By Jack Limpert
Going to work as a journalist without having been to journalism school, I tried to learn about writing by reading good writers. While on vacation in 1987 I read Scott Turow’s novel Presumed Innocent. You couldn’t wait to turn the page to find out what happened next. How’d he do it? I reread the book: He had two intertwined narratives, with both pulling the reader along.
After becoming an editor, I learned a lot about writing by trying to make a story better. I never liked to change a writer’s language: If as a reader I was confused, I’d ask the writer to make it clearer. (As the New Yorker’s Harold Ross like to write in the margins of manuscripts, “What the hell do you mean?”)
If as a reader I was bored, I’d try to speed up the writing by cutting words (many adverbs and adjectives), sentences, and paragraphs. I liked to think we were taking a story going 45 miles an hour and make it go 70 miles an hour, just over the speed limit. Most writers took that kind of editing pretty calmly, and if a writer asked for something to be restored, we’d almost always do it as long the putting-it-back was done in moderation.
When our daughter Ann was at Connecticut College, Blanche McCrary Boyd, an English teacher and writer-in-residence, told her to keyboard good writers into her computer, apparently figuring that keyboarding imprinted good writing on the brain in ways that reading did not.
Other writers have believed in that approach. Here’s evidence from a charming little book, Odd Type Writers, by Celia Blue Johnson:
Many great writers developed their voices, in part, by tracing the words of their favorite predecessors. While Jack London handwrote Rudyard Kipling stories, Ray Bradbury hammered out pieces by authors he admired on a typewriter to help perfect his own prose. In moments of utmost despair, Bradbury dropped entire paragraphs by Tom Wolfe into his drafts. “Because I couldn’t do it, you see. I was so frustrated!” he proclaimed in an interview for the Paris Review. As a teen, Joan Didion learned to type while copying out Ernest Hemingway’s work. She was particularly impressed by his “perfect sentences.”
Rewriting a favorite novel is one way to absorb the style of a literary master.

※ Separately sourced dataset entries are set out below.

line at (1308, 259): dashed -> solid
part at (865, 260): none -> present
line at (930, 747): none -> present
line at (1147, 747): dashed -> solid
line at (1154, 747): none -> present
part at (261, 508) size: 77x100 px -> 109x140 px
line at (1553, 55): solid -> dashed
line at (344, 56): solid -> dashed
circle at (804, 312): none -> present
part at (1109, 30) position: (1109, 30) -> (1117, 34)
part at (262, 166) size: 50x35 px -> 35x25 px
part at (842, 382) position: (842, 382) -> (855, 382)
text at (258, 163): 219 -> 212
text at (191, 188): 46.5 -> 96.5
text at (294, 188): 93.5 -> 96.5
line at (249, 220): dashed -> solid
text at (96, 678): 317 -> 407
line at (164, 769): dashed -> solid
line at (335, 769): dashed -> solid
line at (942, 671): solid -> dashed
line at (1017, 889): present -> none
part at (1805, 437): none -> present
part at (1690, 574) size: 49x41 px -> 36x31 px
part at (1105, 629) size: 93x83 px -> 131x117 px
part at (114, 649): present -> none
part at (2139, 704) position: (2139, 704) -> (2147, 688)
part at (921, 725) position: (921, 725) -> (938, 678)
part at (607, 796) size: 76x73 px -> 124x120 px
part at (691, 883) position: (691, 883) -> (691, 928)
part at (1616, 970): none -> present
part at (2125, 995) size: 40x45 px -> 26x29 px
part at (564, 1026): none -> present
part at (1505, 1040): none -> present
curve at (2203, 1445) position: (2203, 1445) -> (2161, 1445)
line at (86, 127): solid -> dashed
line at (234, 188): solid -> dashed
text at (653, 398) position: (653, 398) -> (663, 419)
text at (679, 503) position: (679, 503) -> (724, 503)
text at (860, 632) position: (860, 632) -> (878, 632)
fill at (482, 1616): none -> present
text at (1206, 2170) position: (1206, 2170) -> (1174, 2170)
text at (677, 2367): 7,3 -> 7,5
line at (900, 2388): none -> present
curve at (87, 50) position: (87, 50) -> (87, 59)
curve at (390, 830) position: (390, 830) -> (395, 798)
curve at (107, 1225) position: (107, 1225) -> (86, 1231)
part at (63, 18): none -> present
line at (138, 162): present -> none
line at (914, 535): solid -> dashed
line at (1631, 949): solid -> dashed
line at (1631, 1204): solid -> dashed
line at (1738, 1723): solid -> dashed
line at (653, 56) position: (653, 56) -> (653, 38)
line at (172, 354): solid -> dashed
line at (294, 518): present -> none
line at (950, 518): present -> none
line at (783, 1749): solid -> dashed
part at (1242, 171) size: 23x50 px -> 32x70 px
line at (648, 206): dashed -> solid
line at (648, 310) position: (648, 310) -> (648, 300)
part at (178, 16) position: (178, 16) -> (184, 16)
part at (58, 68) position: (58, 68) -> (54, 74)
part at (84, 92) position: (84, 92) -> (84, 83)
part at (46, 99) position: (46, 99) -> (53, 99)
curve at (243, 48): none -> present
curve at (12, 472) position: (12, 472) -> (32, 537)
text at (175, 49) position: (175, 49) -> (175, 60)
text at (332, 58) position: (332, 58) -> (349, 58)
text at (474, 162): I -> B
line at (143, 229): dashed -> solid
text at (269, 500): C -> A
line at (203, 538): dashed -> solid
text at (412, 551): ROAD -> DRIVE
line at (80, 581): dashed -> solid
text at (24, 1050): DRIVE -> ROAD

Other writers chose to read a particular book every day before they set to work. The process of reading helped each of these authors warm up before setting pen to paper. . . .Somerset Maugham developed a ritual of reading Voltaire’s Candide before diving into a new novel. “So that I may have in the back of my mind the touchstone of that lucidity, grace, and wit,” he noted.
Willa Cather read the Bible before she wrote. According to Thornton Wilder, Cather wanted “to get in touch with fine prose.” He noted that she regretted choosing an archaic text, but the habit had already stuck. May Angelou also found inspiration in the Bible, which she kept nearby while she worked. When asked why she used the Bible, Angelou responded, “For melody. For content also. I’m working at trying to be a Christian and that’s serious business.”